Leg Pain Medical Transcription SOAP Note Template

CHIEF COMPLAINT: Right leg pain.

SUBJECTIVE: Nicholas is a (XX)-year-old, right-hand dominant, previously community ambulatory Hispanic male with a past medical history significant for osteochondroma of right distal femur and nicotine dependence who presents for a second opinion regarding right leg pain. In June XXXX, he sustained an open right distal tibia/fibular fracture and underwent debridement, irrigation and intramedullary nailing performed at an outside facility. He had no problems with wound healing problem or infection in the postoperative period. He went to have his proximal and distal locking screws removed in November. His fracture has gone on to heal; however, he continues to have lower leg pain centered at the fracture site. He had seen Dr. John Doe recently, and he presents upon referral for another opinion. Again, he denies any history of infection after his surgery. He denies any other orthopedic symptoms. He does have a patch of decreased sensation over the lateral aspect of the forefoot and at the fracture site. He is a laborer, and he is on his feet all day. He is starting a new job next week. He denies any fevers, chills or night sweats or any other constitutional symptoms.

PAST MEDICAL HISTORY:  As above.

PAST SURGICAL HISTORY:  As above in addition to excision of osteochondroma, right femur, hydrocele repair, and right wrist surgery.

ALLERGIES: None.

MEDICATIONS: None.

SOCIAL HISTORY: The patient smokes approximately half a pack of cigarettes on a daily basis. He denies alcohol or illicit drugs.

FAMILY HISTORY: Noncontributory.

REVIEW OF SYSTEMS: Significant for right leg pain.

OBJECTIVE: On examination of the right lower extremity, the surgical and traumatic wounds are completely healed. There are no local signs of infection. There is no soft tissue swelling, ecchymosis or edema. The foot is warm and well perfused with brisk capillary refill. Dorsalis pedis pulse is palpable and strong. Sensation is grossly intact to light touch distally in the distribution of the sural, saphenous, superficial, peroneal, deep peroneal and tibial nerves. There is decreased sensation, however, over the dorsolateral aspect of the foot. There is no tenderness to palpation over the knee or ankle. There is no tenderness to palpation at the tibia. There is no tenderness to palpation at fracture site.
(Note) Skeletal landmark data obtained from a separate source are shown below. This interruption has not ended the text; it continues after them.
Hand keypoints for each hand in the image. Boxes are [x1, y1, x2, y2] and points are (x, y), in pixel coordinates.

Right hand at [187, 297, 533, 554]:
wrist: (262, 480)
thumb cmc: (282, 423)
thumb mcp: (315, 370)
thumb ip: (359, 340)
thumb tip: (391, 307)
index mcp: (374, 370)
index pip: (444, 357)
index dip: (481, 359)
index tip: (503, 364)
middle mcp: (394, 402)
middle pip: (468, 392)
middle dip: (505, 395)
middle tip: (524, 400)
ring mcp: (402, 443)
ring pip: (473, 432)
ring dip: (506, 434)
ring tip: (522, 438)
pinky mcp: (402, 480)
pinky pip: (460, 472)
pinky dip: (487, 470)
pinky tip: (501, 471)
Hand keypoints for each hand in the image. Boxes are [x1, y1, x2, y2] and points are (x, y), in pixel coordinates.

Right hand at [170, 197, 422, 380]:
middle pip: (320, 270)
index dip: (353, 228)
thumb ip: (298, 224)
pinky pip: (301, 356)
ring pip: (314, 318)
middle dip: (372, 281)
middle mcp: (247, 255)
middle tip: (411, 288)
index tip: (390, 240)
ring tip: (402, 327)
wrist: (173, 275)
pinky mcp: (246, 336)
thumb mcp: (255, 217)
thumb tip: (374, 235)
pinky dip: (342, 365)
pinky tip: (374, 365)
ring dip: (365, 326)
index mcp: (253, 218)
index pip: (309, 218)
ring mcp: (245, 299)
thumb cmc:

Active range of motion of the knee is from full extension to 155 degrees of knee flexion. Arc motion is pain-free. The knee is stable to varus-valgus stress testing at 0 and 30 degrees of flexion. There is no tenderness to palpation about the malleoli. Range of motion of the ankle is from 10 degrees of dorsiflexion to 45 degrees of plantarflexion. Arc motion is pain-free. There is no calf pain, swelling or tenderness to palpation. His gait is examined. It is nonantalgic in nature. He has no pain with weightbearing at the present time.

Radiographs of the right tibia demonstrate a well-aligned, healed distal third tibia fracture with associated fibular fracture. Proximal and distal interlocking screws have been removed.

ASSESSMENT AND PLAN: History of debridement and irrigation of open right distal tibia fracture treated with trimming, irrigation and intramedullary nailing. The diagnosis was reviewed in detail with his mother. Given history of open fracture, there is certainly concern about chronic occult infection; however, recent C-reactive protein is completely normal and, clinically, he does not have any signs of infection. His fracture has gone onto clinical and radiographic union and is well aligned. He does have some muscle weakness, specifically, quadriceps, hamstrings and gastrocnemius muscle complex. We do feel outpatient physical therapy is indicated to work on range of motion exercises as well as conditioning and strength training. This may improve some of his symptoms. I do not feel that hardware removal is indicated at the present time. He does have some issues with chronic pain, and we do feel that evaluation by a pain management specialist is indicated. We have made a referral to Dr. Jane Doe. We have given him a prescription for physical therapy, and we will see him back in approximately 8-10 weeks for repeat clinical and x-ray examination with AP and lateral x-rays of the right tibia. He understands the treatment plan above.